1.7. A debt management plan

Debt management plans combine several debts into a monthly payment with a lower interest rate. It is best suited for people who struggle to pay off credit card debt but cannot do so due to a low credit score.

Unlike some credit card consolidation options, debt management plans do not affect your credit score. If your debt exceeds 40% of your income and cannot be repaid within five years, bankruptcy may be a better option.

  • Pros: 
    • The interest rate can be cut in half.
    • Monthly payments are fixed.
    • It has no negative impact on your credit score.
  • Cons: 
    • Repaying your debt could take three to five years.
    • Monthly and startup fees are common.

2. Should I consolidate credit card debt?

Should I consolidate my credit card debt?

Should I consolidate my credit card debt?

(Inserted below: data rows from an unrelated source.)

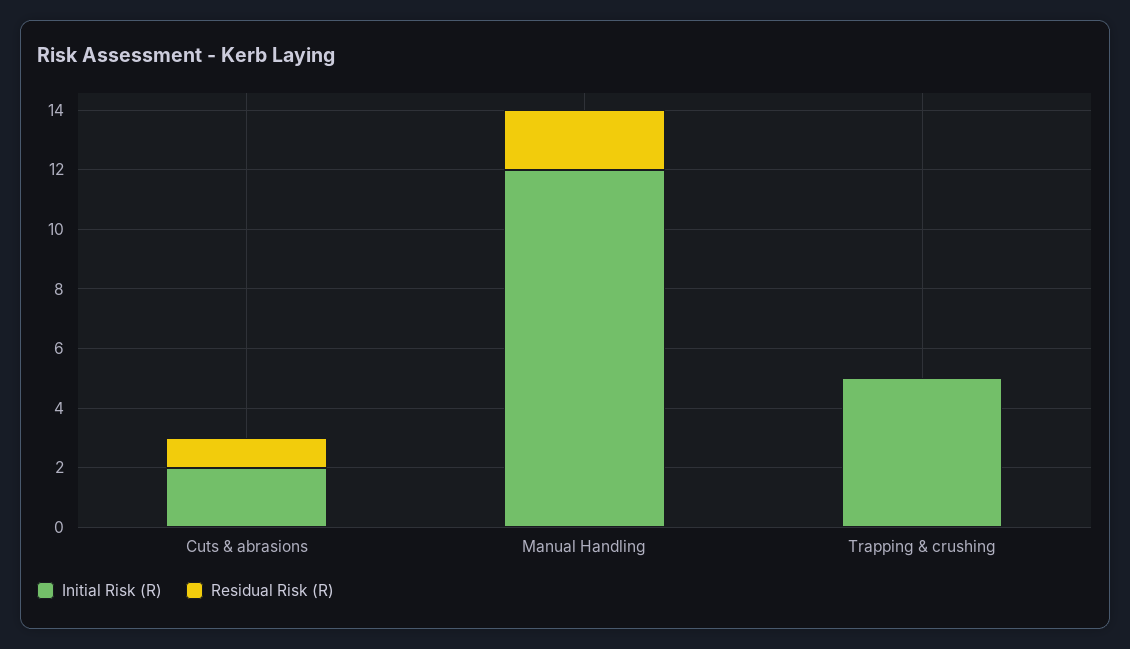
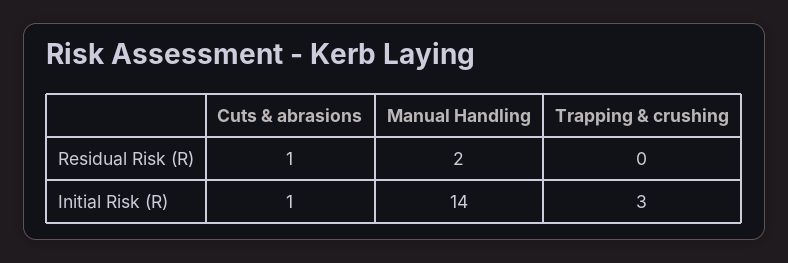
  {
    "Initial Risk (R)": {
-     "Cuts & abrasions": 2,
+     "Cuts & abrasions": 1,
-     "Manual Handling": 12,
+     "Manual Handling": 14,
-     "Trapping & crushing": 5
+     "Trapping & crushing": 3
    },
    "Residual Risk (R)": {
      "Cuts & abrasions": 1,
      "Manual Handling": 2,
      "Trapping & crushing": 0
    }
  }

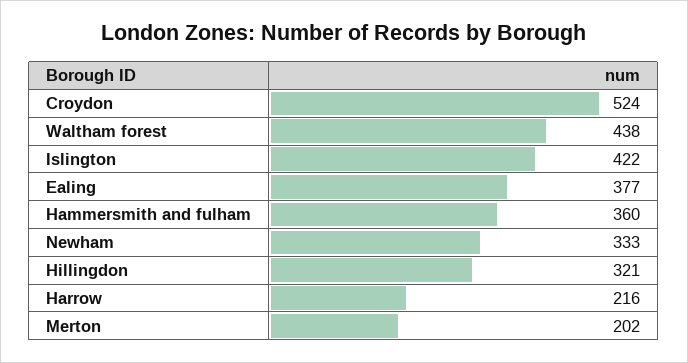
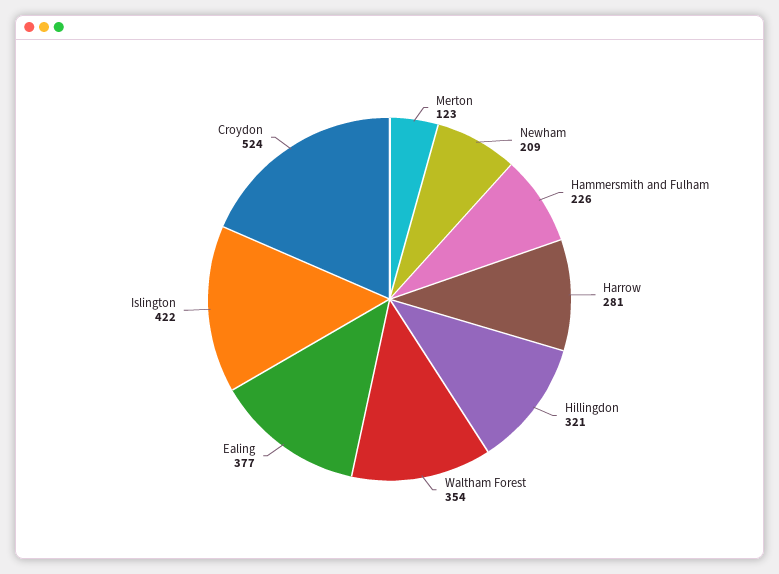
  {
    "Croydon": 524,
-   "Waltham forest": 438,
+   "Waltham forest": 354,
    "Islington": 422,
    "Ealing": 377,
-   "Hammersmith and fulham": 360,
+   "Hammersmith and fulham": 226,
-   "Newham": 333,
+   "Newham": 209,
    "Hillingdon": 321,
-   "Harrow": 216,
+   "Harrow": 281,
-   "Merton": 202
+   "Merton": 123
  }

Before deciding whether or not to consolidate your credit card debts, you must consider many factors that can affect credit card debt consolidation. Borrowers are now at risk due to the proliferation of fraudulent debt management companies. These scammer companies may also advise debtors to stop making credit card payments and instead pay them. Meanwhile, your credit score suffers because you’ve stopped making payments with no guarantee of ever repaying the debt. Aside from selecting the best debt management company, you must also do a good calculator and consider the three factors listed below:

2.1. Your budget

Let’s do a careful calculator of how much you can earn a month. You will only benefit from a debt consolidation loan if you can afford to repay it. If you can’t, you risk digging yourself deeper into a financial quagmire. Although you may find ways to save on interest as you shop around for debt consolidation options, if you can’t afford the new monthly bills, it can cause even more problems, including damage to your credit score.

2.2. Your credit score

If you have a good credit score according to the FICO score standard — at least 670 — you will have a better chance of obtaining a lower interest rate than you currently have on your debt, which could save you money. If your credit isn’t quite up to par, you may end up paying a higher interest rate on the new loan than you are now.

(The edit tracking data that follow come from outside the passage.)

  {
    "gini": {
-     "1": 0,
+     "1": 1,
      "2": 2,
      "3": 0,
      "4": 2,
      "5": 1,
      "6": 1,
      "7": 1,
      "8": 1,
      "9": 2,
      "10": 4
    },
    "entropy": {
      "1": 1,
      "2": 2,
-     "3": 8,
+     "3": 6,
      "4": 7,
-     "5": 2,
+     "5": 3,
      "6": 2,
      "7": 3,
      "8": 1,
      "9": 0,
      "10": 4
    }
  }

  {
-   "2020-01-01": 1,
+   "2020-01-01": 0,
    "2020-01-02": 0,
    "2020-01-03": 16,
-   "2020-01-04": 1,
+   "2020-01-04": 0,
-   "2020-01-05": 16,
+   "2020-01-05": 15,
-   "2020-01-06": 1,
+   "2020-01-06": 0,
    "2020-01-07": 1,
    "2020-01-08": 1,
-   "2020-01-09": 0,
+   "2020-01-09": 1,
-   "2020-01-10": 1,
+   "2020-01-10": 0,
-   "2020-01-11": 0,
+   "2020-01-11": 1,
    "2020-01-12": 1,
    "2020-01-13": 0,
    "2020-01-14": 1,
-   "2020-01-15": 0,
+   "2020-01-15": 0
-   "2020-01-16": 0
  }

If your current score is too low and your debt situation isn’t dire, you should know how to increase your credit score quickly before applying. 

GET CREDIT SCORE ONLINE

2.3. Your debts load

Consolidating cards credit card debt is not a good idea if your debt load is too high and this loan amount is beyond your means, and you can’t even afford your current payments. In other words, it will not assist you in reducing your financial burden or lowering your interest rate. In this case, you may need to consider more drastic measures, such as filing for bankruptcy.

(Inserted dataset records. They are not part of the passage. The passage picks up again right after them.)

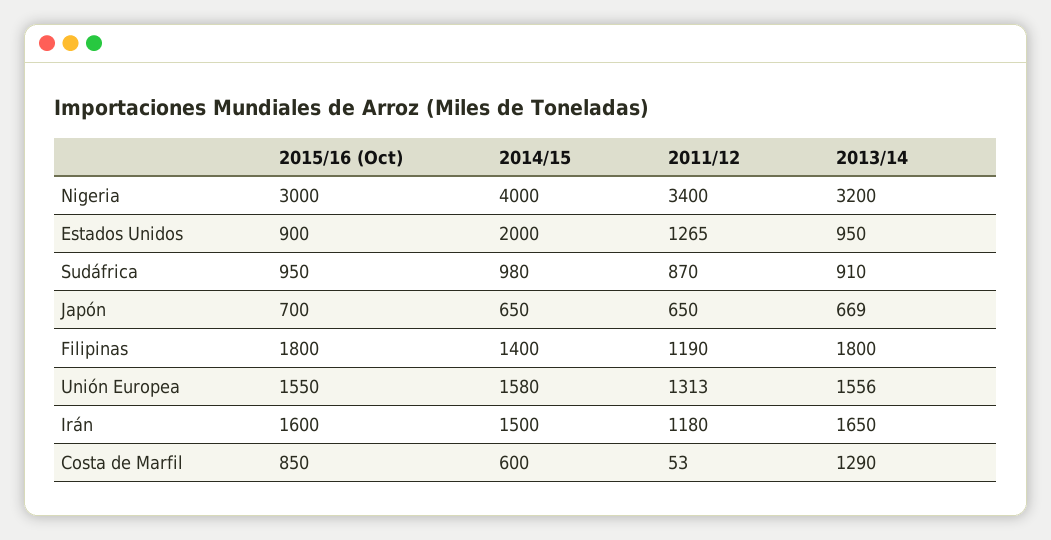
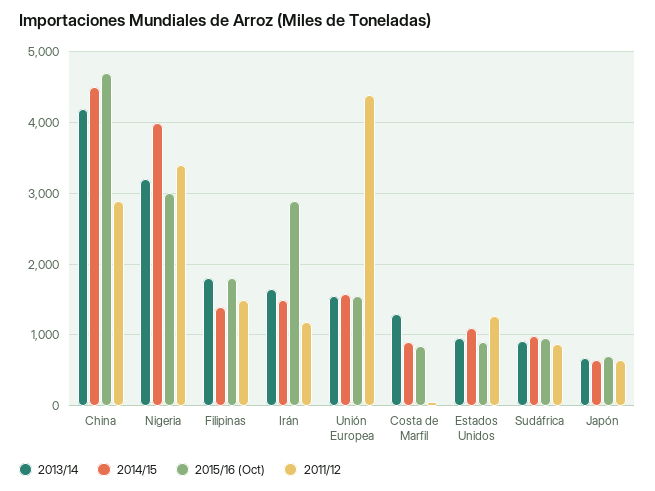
  {
    "2015/16 (Oct)": {
      "Nigeria": 3000,
      "Estados Unidos": 900,
      "Sudáfrica": 950,
      "Japón": 700,
      "Filipinas": 1800,
      "Unión Europea": 1550,
-     "Irán": 1600,
+     "Irán": 2900,
-     "Costa de Marfil": 850
+     "Costa de Marfil": 850,
+     "China": 4700
    },
    "2014/15": {
      "Nigeria": 4000,
-     "Estados Unidos": 2000,
+     "Estados Unidos": 1100,
      "Sudáfrica": 980,
      "Japón": 650,
      "Filipinas": 1400,
      "Unión Europea": 1580,
      "Irán": 1500,
-     "Costa de Marfil": 600
+     "Costa de Marfil": 900,
+     "China": 4500
    },
    "2011/12": {
      "Nigeria": 3400,
      "Estados Unidos": 1265,
      "Sudáfrica": 870,
      "Japón": 650,
-     "Filipinas": 1190,
+     "Filipinas": 1500,
-     "Unión Europea": 1313,
+     "Unión Europea": 4400,
      "Irán": 1180,
-     "Costa de Marfil": 53
+     "Costa de Marfil": 53,
+     "China": 2900
    },
    "2013/14": {
      "Nigeria": 3200,
      "Estados Unidos": 950,
      "Sudáfrica": 910,
      "Japón": 669,
      "Filipinas": 1800,
      "Unión Europea": 1556,
      "Irán": 1650,
-     "Costa de Marfil": 1290
+     "Costa de Marfil": 1290,
+     "China": 4200
    }
  }

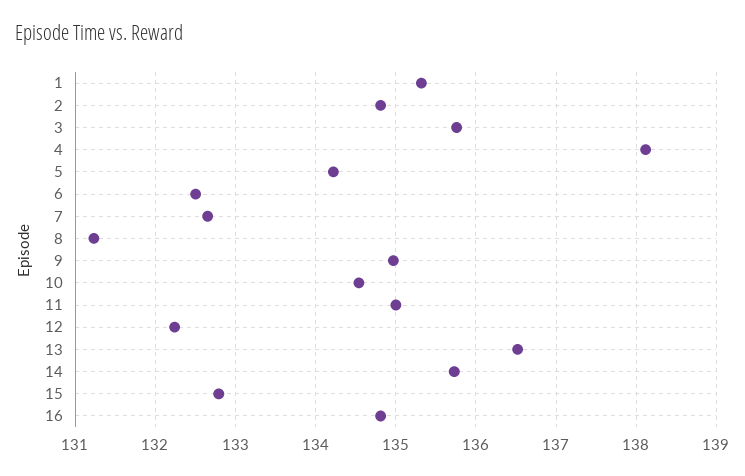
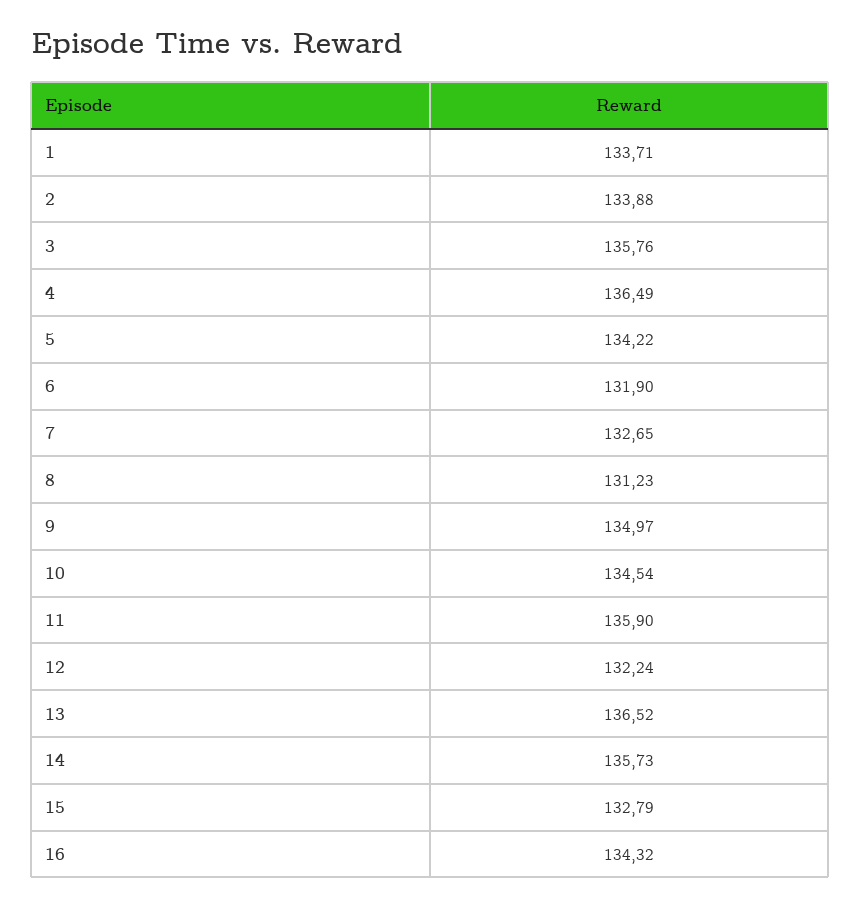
  {
-   "1": 135.3,
+   "1": 133.71,
-   "2": 134.8,
+   "2": 133.88,
    "3": 135.76,
-   "4": 138.1,
+   "4": 136.49,
    "5": 134.22,
-   "6": 132.5,
+   "6": 131.9,
    "7": 132.65,
    "8": 131.23,
    "9": 134.97,
    "10": 134.54,
-   "11": 135,
+   "11": 135.9,
    "12": 132.24,
    "13": 136.52,
    "14": 135.73,
    "15": 132.79,
-   "16": 134.8
+   "16": 134.32
  }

Consolidate credit card debt into a single payment may appear to be the answer to your financial problems, primarily if you can obtain a lower interest rate. However, before making any decision, you should carefully consider all factors, as the outcome may impact your financial health. Make sure that these methods do not become an oversize shirt for you. Besides, Debt consolidation loans can hurt your credit temporarily when checking it. 

Hanfincal (hanfincal.com) wishes you the best of luck finding the best option for your financial situation.